## DATA SECTION
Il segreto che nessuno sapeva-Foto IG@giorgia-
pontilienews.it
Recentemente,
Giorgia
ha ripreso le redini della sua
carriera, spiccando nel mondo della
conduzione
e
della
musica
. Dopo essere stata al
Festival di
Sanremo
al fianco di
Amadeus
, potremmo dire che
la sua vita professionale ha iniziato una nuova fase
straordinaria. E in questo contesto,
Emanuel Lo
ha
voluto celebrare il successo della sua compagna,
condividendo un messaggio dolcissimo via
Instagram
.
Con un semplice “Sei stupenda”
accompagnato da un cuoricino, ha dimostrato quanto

## WORK REQUEST
Tally the lines above that include "della", and reply with only the tally.

## ANSWER FOR THE TASK
4